> [文書抜粋]:
● ● ●

構成は以下の8章。お気に入りも挙げておきまする。
1【16世紀ネーデルランドの彫刻】
2【信仰に仕えて】
ボスとブリューゲル以外あまり期待せずに行ったらば(失礼)、たいそう好みな2作品が。
★枝葉の刺繍の画家《聖カタリナ》
★枝葉の刺繍の画家《聖バルバラ》
並んだ2作品どちらも美しく、特にドレスの布地の質感や植物の細密具合などツボ過ぎる。
描いた画家の名前は不詳で、背景の樹木の描写が刺繍の如く規則的に描かれておるゆえ「枝葉の刺繍の画家」と呼ばれておるのですと。
3【ホラント地方の美術】
4【新たな画題へ】
これまでの宗教画から、風景画・静物画なども描かれ始めたのでございます。
★ヨアヒム・パティニール《牧草を食べるロバのいる風景》
★ヨアヒム・パティニール《ソドムとゴモラの滅亡がある風景》
5【奇想の画家ヒエロニムス・ボス】
ボスの真作とされる作品は、油彩で25点、素描で10点ほどしかないのじゃ。
そんなボスの油彩2点、《放浪者(行商人》と《聖クリストフォロス》が展示されております。
背負い籠に吊るされた猫の毛皮や(ひ~!)、見つめるフクロウや、水差しでできた小人の家や、木に吊るされた熊などなど、細部まで気になるぞよ。
それぞれ4枚の拡大写真パネルの解説も分かり易い。
6【ボスのように描く】
ボスを模倣した作品も色々。
ボスの描いた奇妙な世界やモンスター、500年程前のブームだったのですな。
★ボス(彫板師不詳)《樹木人間》
ボスの没後に版画になった作品で、直径21cmの小さな円の中に奇妙な世界炸裂。
7【ブリューゲルの版画】
ブリューゲルの版画が22点展示され、隅々まで目が釘付け。
★ブリューゲル《大きな魚は小さな魚を食う》
本展の公式マスコット、足の生えた魚“タラ夫”も登場。
★ブリューゲル《大食》(連作『7つの大罪』より)
7つの大罪の中で、大食い大王なわたくしの罪はこれですかのぅ。
でもこの作品のように、川で溺れたり釜茹でにされたりは嫌じゃ。
★ブリューゲル《忍耐》
モンスター達の中で一番好きな、竪琴を背負った可愛い鳥が右側にちんまりと。
この子じゃ。(この活版印刷の絵葉書は特設ショップで購入)
8【「バベルの塔」へ】
最後のフロアに入ると、バベルの塔を拡大した天井まで届く壁が現れ、期待も高まるのでございます。
★ブリューゲル《バベルの塔》
ブリューゲルはバベルの塔を3点描いたそうですが、現存するのは2点。
今回のボイマンス美術館所蔵のものは、想像していたよりずっと小さくて驚愕。

● ● ●

> [データ内容]:
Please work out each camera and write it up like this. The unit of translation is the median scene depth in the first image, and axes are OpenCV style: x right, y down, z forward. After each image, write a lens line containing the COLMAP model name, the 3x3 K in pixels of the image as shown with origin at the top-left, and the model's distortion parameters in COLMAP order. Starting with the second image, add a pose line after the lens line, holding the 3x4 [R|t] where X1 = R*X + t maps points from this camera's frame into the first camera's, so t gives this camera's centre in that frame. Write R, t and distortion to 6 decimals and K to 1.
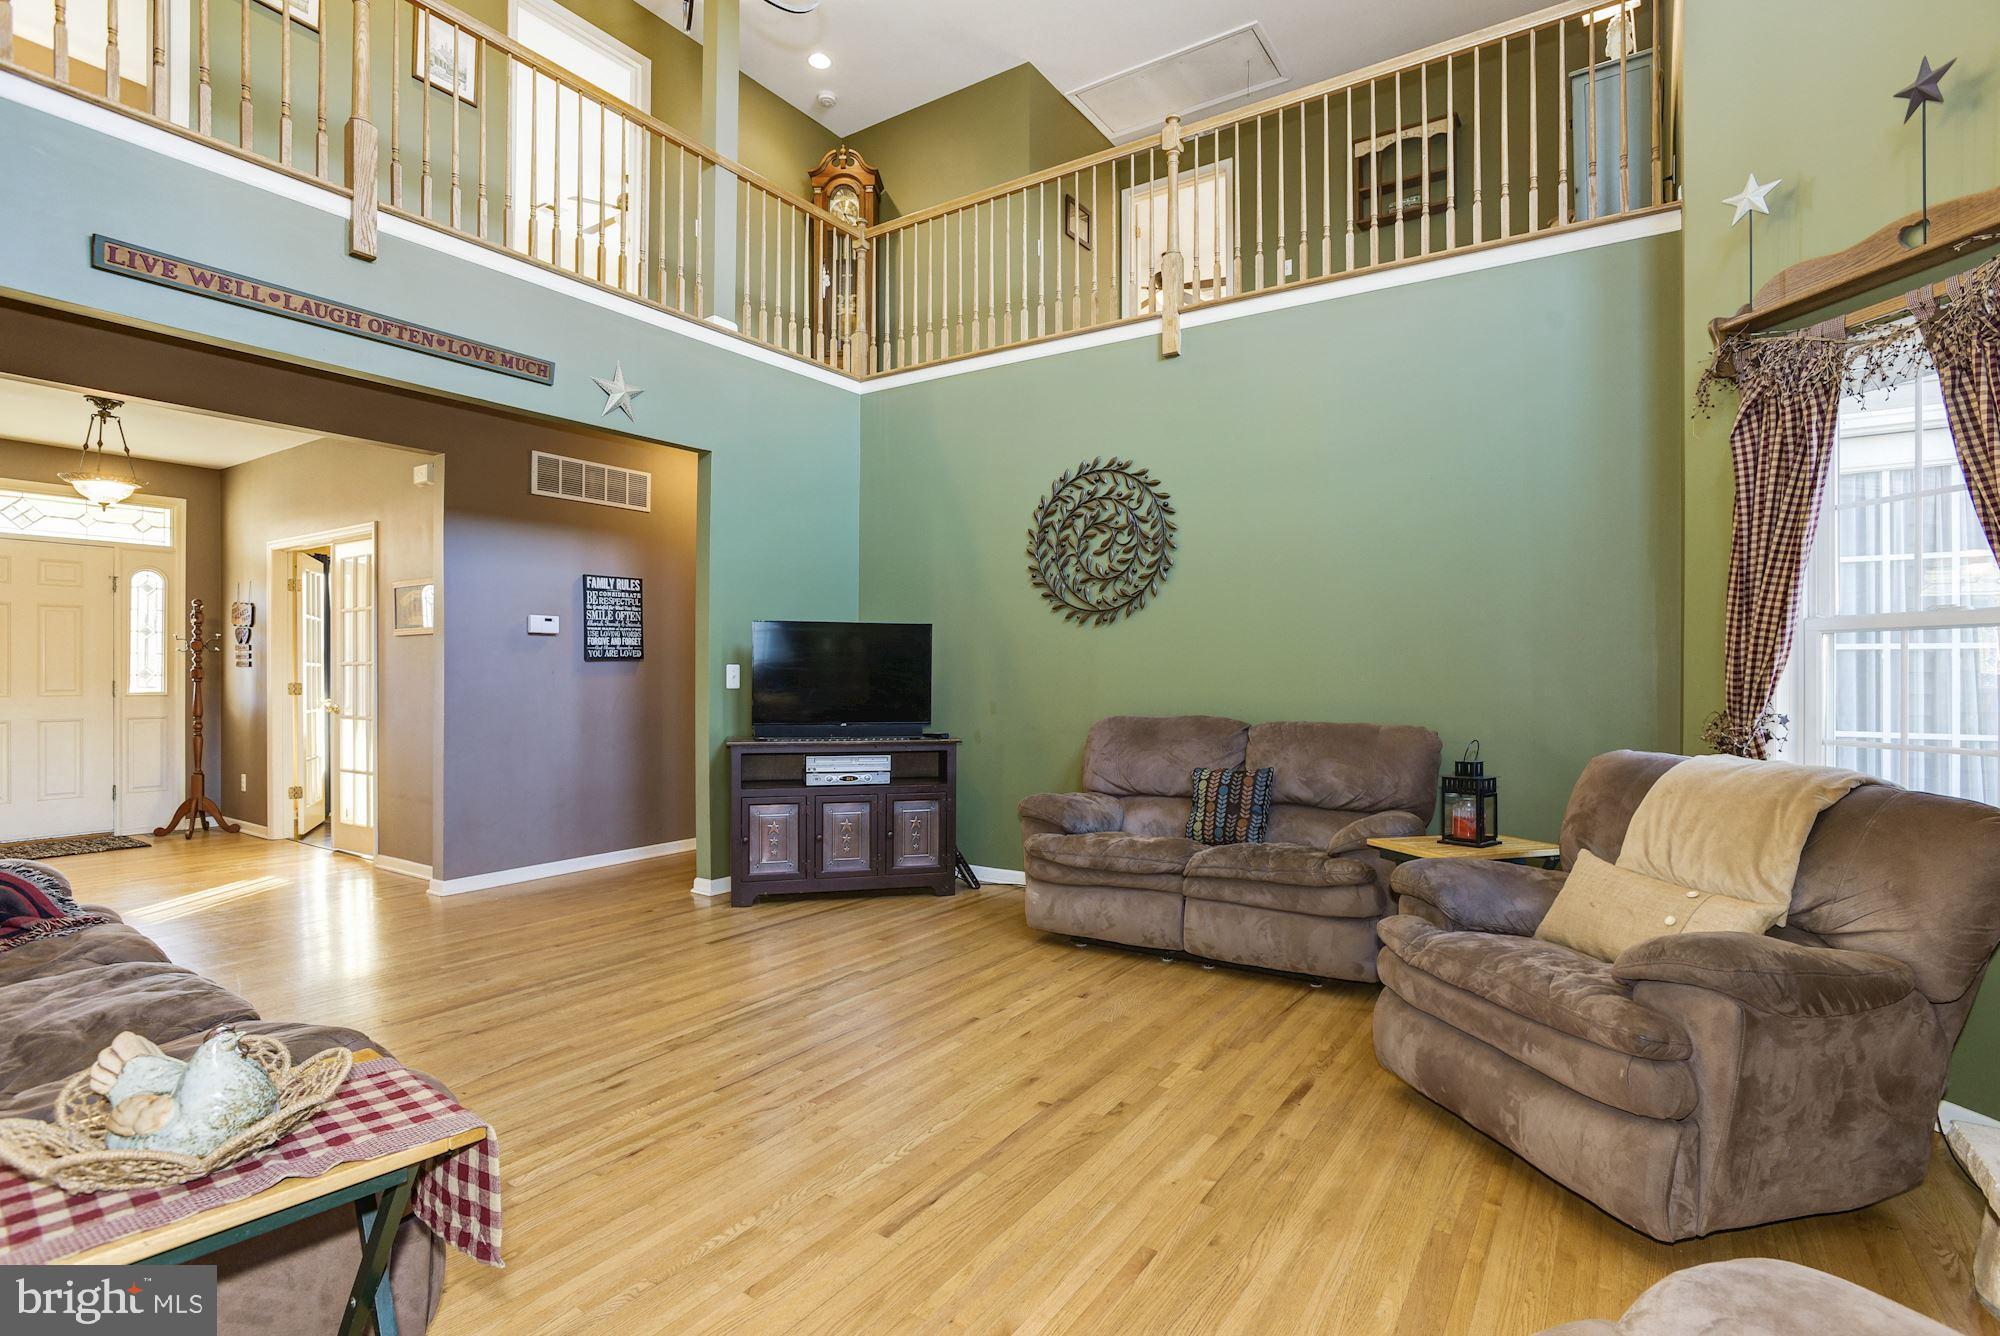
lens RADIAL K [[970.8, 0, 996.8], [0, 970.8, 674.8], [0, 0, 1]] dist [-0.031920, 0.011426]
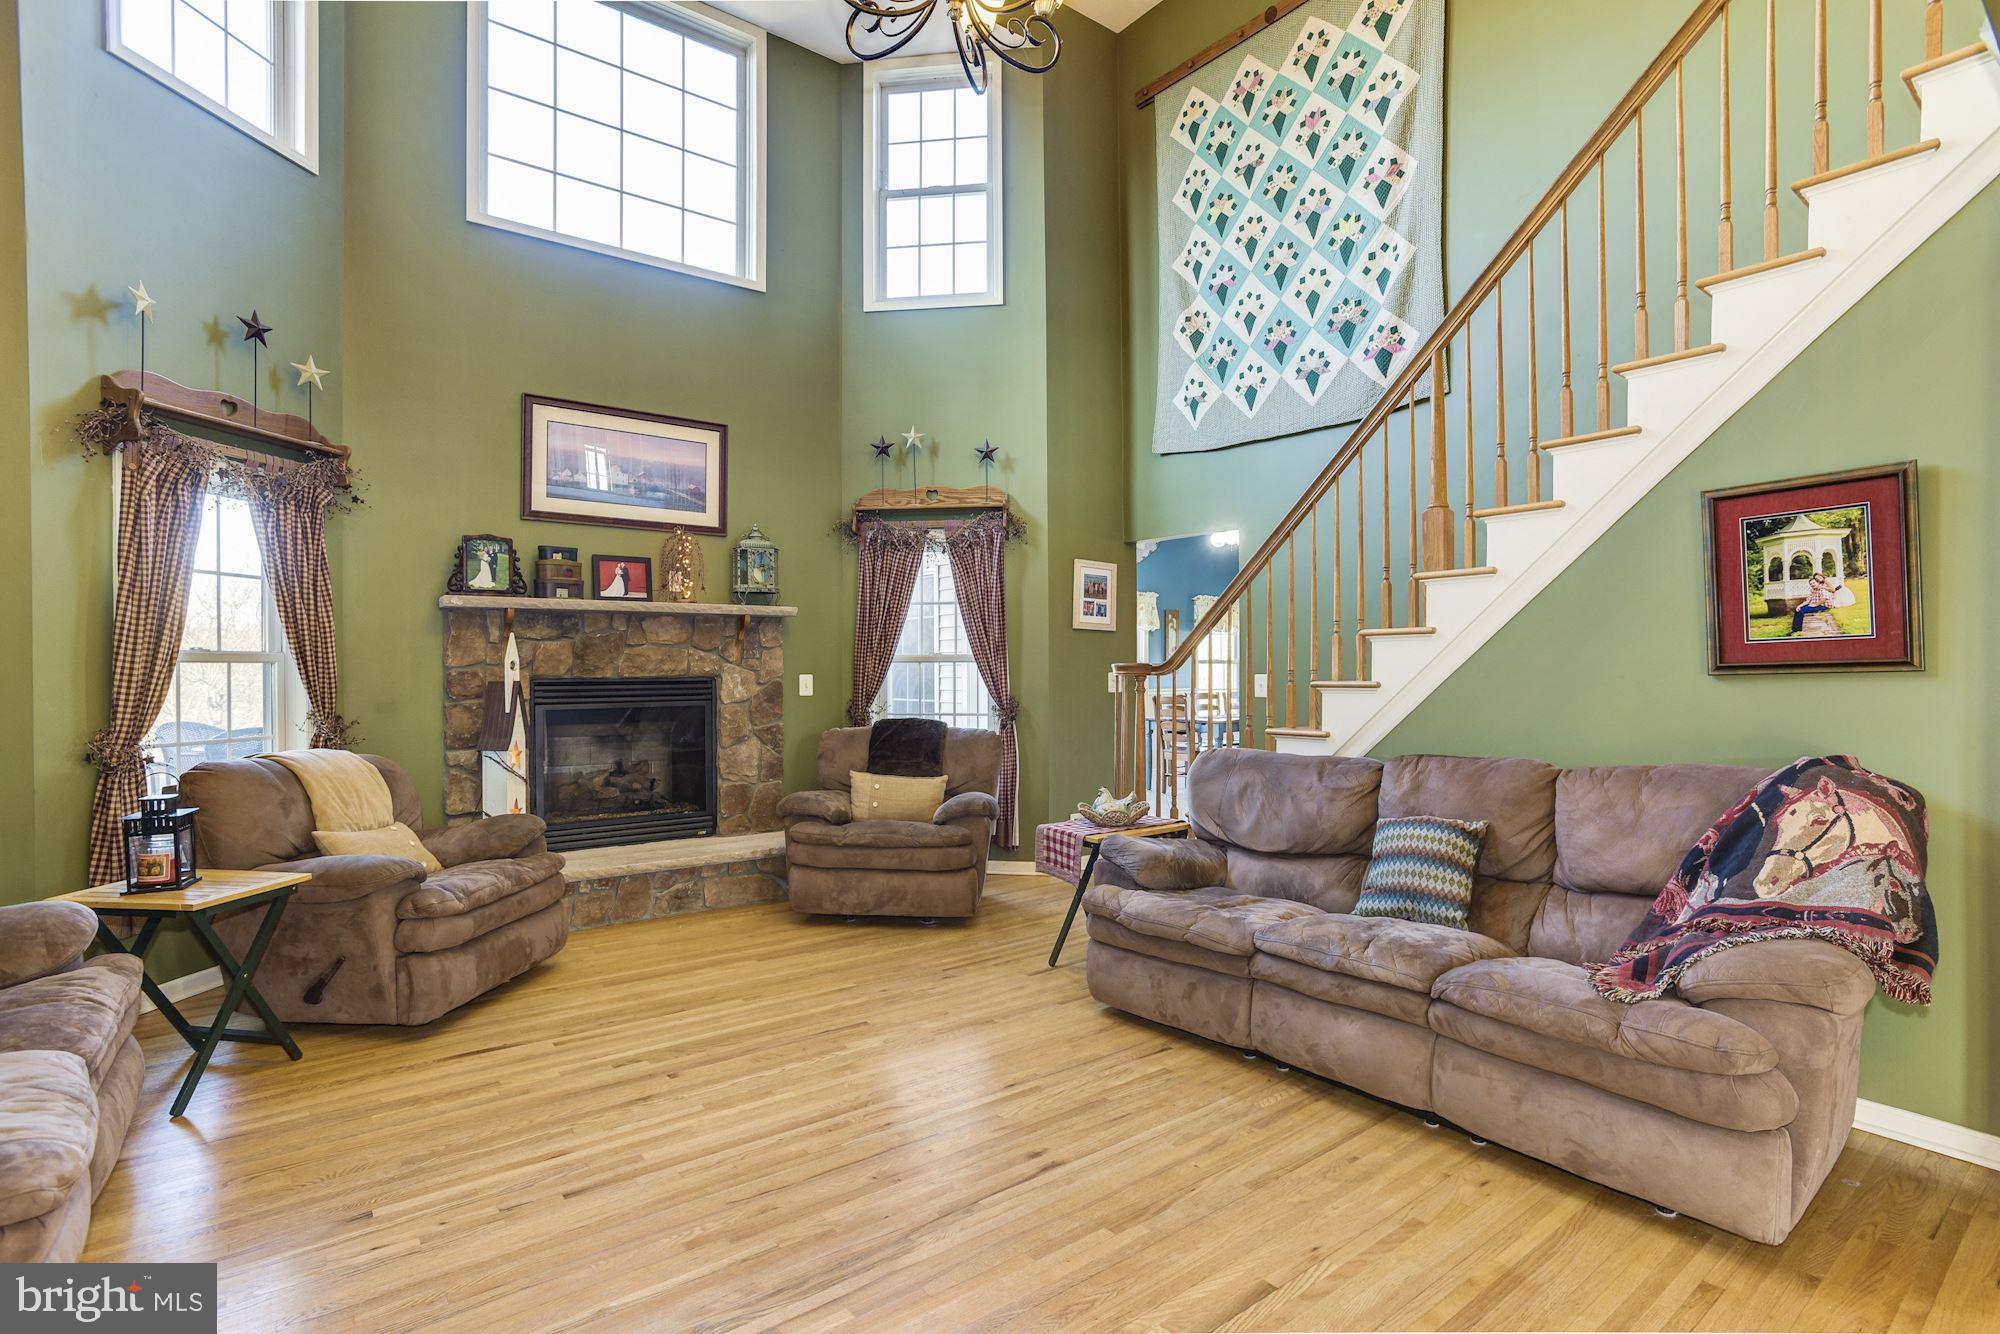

● ● ●

> [作業内容]:
• A. 展覧会の紹介文のうち、「7つの大罪の中で、大食い大王なわたくしの罪はこれですかのぅ。」から「ブリューゲルはバベルの塔を3点描いたそうですが、現存するのは2点。」までを、両端を含めてそのまま書き写してください。
• B. 展覧会の紹介文に述べられている事実をもとに、次の問いに答えてください。
(i) ボスの真作とされる油彩は何点ほどあるとされていますか。
(ii) 《樹木人間》が描かれている円の直径は何cmですか。
(iii) ブリューゲルの版画は何点展示されていますか。
• C. 展覧会の紹介文の最後の文に続けて、文章を書き進めてください。

> [記述回答]:
• A.
7つの大罪の中で、大食い大王なわたくしの罪はこれですかのぅ。
でもこの作品のように、川で溺れたり釜茹でにされたりは嫌じゃ。
★ブリューゲル《忍耐》
モンスター達の中で一番好きな、竪琴を背負った可愛い鳥が右側にちんまりと。
この子じゃ。(この活版印刷の絵葉書は特設ショップで購入)
8【「バベルの塔」へ】
最後のフロアに入ると、バベルの塔を拡大した天井まで届く壁が現れ、期待も高まるのでございます。
★ブリューゲル《バベルの塔》
ブリューゲルはバベルの塔を3点描いたそうですが、現存するのは2点。

• B.
(i) 25点ほどです。
(ii) 21cmです。
(iii) 22点です。

• C.
この小さい画面に、超絶技巧の壮大な世界が広がっているのでございます。
緻密細密な塔や風景や、僅か3㎜ほどの人間を約1400人も描き込むなぞ、狂気の沙汰じゃ(←褒め言葉です)
細部を観るには、持参した6倍の単眼鏡でも不十分なほどでございます。
「バベルの塔」は旧約聖書のお話なれど、この作品に描かれた農村風景や塔の重機などは16世紀のネーデルランド。
ブリューゲルは船にも詳しかったそうで、海には様々な船が浮かんでおります。
塔の1つ1つ様式の違う窓は、年月の経過を表現しておるやも。
3DGC映像シアターの約7分半の「BABEL マクロの視点 ミクロの視点」も必見。
3DCG映像と合成画像でバベルの塔がよく分かり、楽しゅうござります。
東京藝術大学COI拠点複製画「バベルの塔」コーナーでは、約300%に拡大した複製画を展示。
ここまで拡大すると、何が描かれておるかも一目瞭然じゃ。
《バベルの塔》を観て、3DGC映像と拡大複製画を見て、再度《バベルの塔》を観ると「なるほどのぅ~」と思う点も多うございます。
特設ショップでは、バベルの塔の箱入りキャラメルやエッグスタンドや絵葉書など購入。
ガチャガチャはモンスターのピンズのみで、ちとガッカリ。
お供のEは、2010年のBunkamura「ブリューゲル版画の世界」展の時の、モンスターのフィギュアガチャを期待しておったのじゃ。
この時に運よく出た竪琴を背負った鳥は、オカメインコが棚から蹴落として竪琴が取れてしもうたからのぅ。
会期は7月2日までですが、いらっしゃる方は混まないうちにお早目に。
《バベルの塔》や細密な版画作品は、遠くからでは観辛うござりますゆえ。
お写真撮影コーナーで、タラ夫とツーショ。
大きさ比べ。
ロビーには、大友克洋の《INSIDE BABEL》も展示されてございます。
(写真撮影可)
そして表参道。2つのTOBICHIへ。
まずはメイン会場の、TOBICHI2「ヒグチユウコ バベル原画展」
https://www.1101.com/tobichi/higuchiyuko_babel/index.html
ブリューゲル「バベルの塔」展に合わせたヒグチユウコの作品集『BABEL Higuchi Yuko Artworks』の全原画が展示されておりますのじゃ。
ヒグチユウコ、大好きなのでございます。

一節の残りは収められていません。